Nous avons le « choix » entre quatre voies :
- Plongée : c’est moins d’heures travaillées, plus de chômage, de déficit extérieur et de déficit public, en attendant la crise de la dette. Horreur !
- « Stagnation séculaire » : c’est l’expression américaine pour dire : moins d’heures travaillées en restant longtemps au-dessous du sentier antérieur de croissance. Pénible !
- Reprise classique : c’est plus d’heures travaillées pour retrouver la trajectoire d’avant crise, avec l’emploi d’alors. Fermé !
- « Nouvelle normale », c’est le nouvel avenir qui se crée. Peut-on en savoir plus ?
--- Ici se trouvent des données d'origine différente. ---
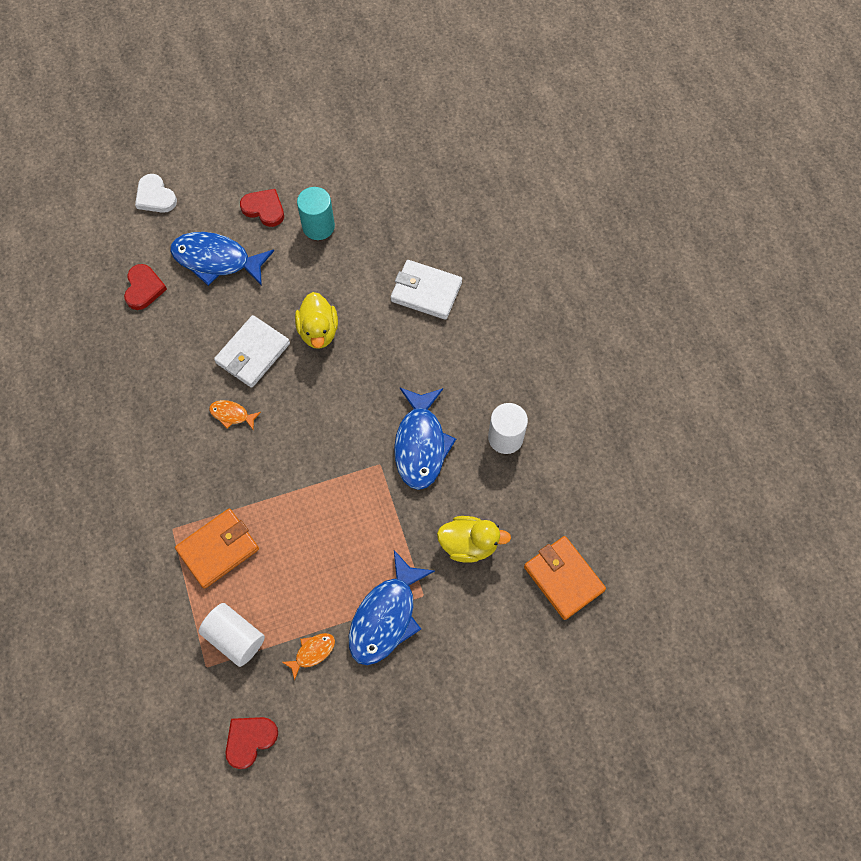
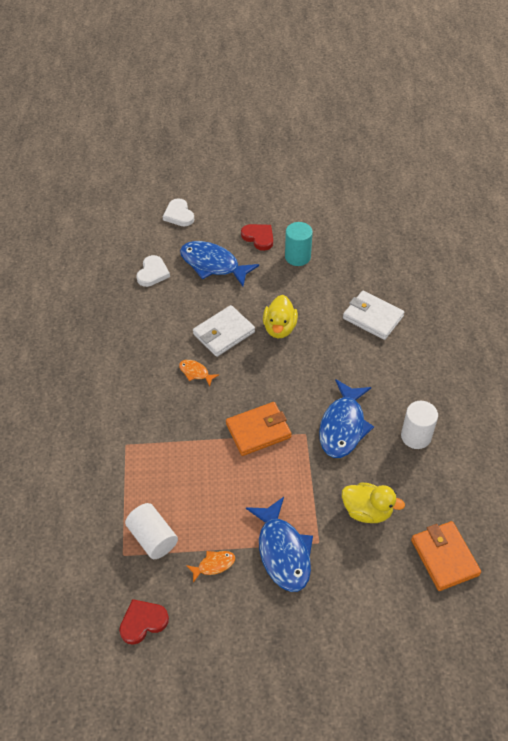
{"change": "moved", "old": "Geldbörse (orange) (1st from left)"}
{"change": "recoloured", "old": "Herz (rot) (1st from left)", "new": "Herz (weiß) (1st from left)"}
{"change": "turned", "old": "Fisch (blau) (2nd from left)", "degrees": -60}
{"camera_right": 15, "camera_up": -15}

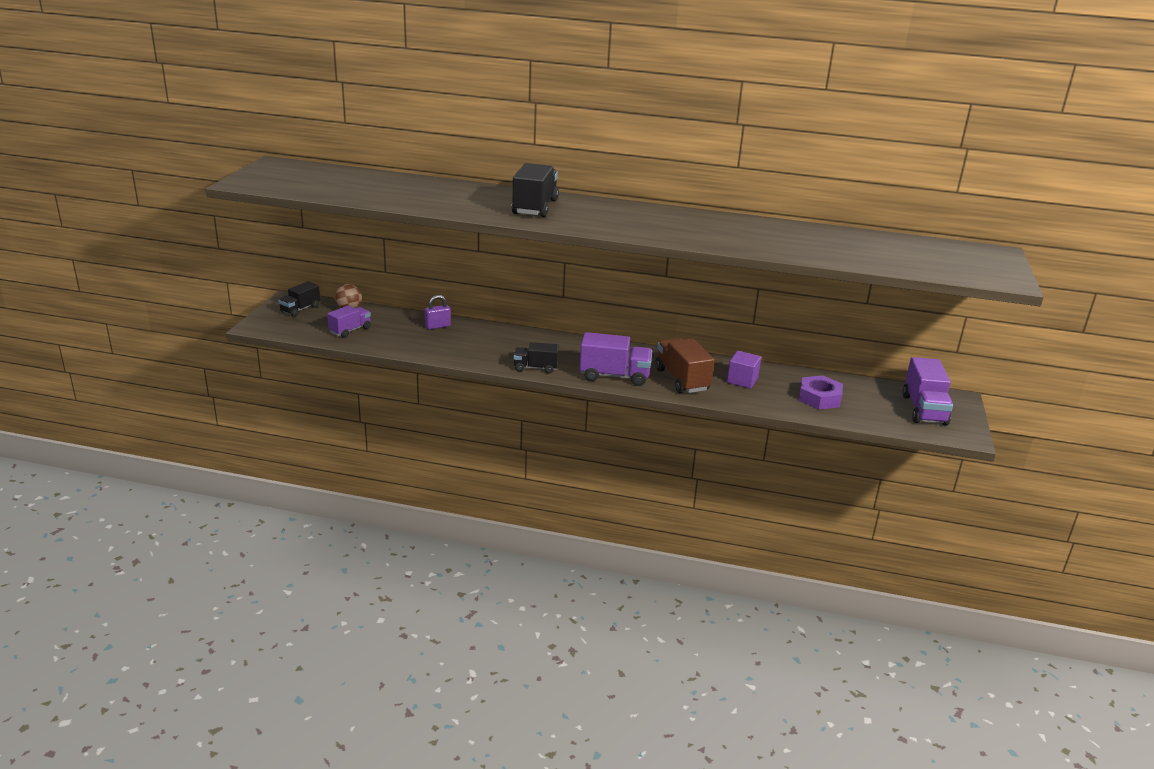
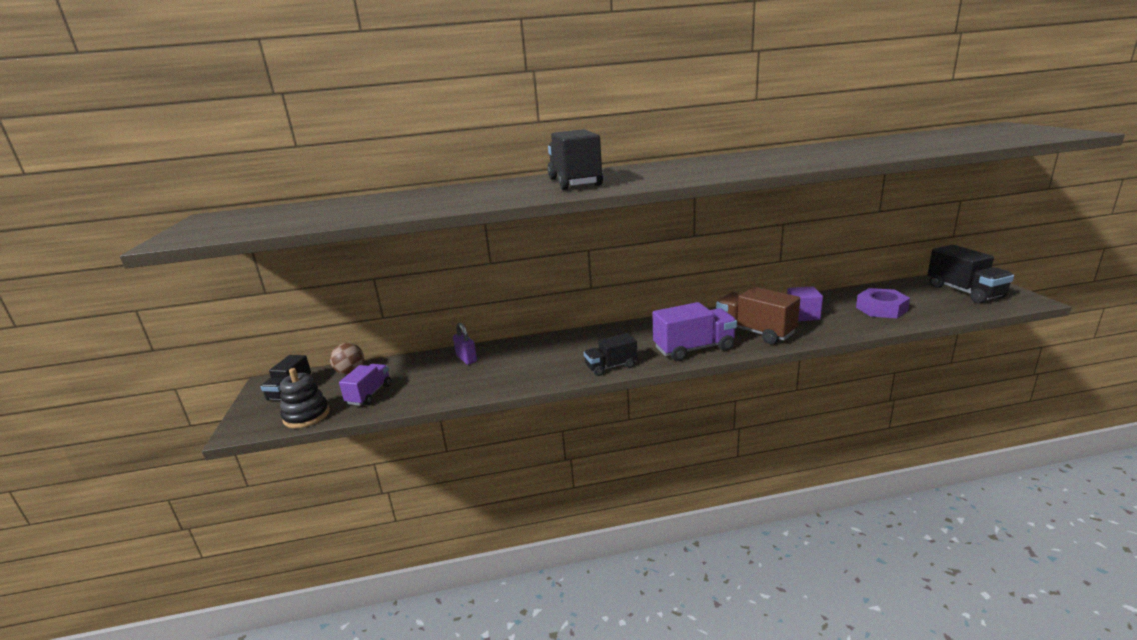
{"change": "added", "new": "Stapelspielzeug (schwarz)"}
{"change": "recoloured", "old": "Lastwagen (lila) (3rd from left)", "new": "Lastwagen (schwarz) (4th from left)"}
{"change": "turned", "old": "Vorhängeschloss (lila)", "degrees": -75}
{"camera_right": -20, "camera_up": -5}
De fait, cette « nouvelle normale » paraît plus attirante, sans savoir ce qu’elle recouvre. Et pendant ce temps, le début d’année inquiète. Les Etats-Unis ont eu peur et se remettent. Leur croissance dépassera 2,2 % cette année, plus l’an prochain. Rien à voir avec les 4 % qui suivaient les anciennes récessions. L’Allemagne est en quasi-stagnation. Le Royaume-Uni va mieux, mais vient de réviser en baisse ses perspectives 2015. La France a eu un bon premier trimestre, grâce à un pétrole moins cher. Le Japon est mieux reparti, avec plus de stocks et moins d’exportations, alors que son yen est très faible. Au fond, seules quelques grandes économies vont un peu mieux, et pour des raisons fragiles.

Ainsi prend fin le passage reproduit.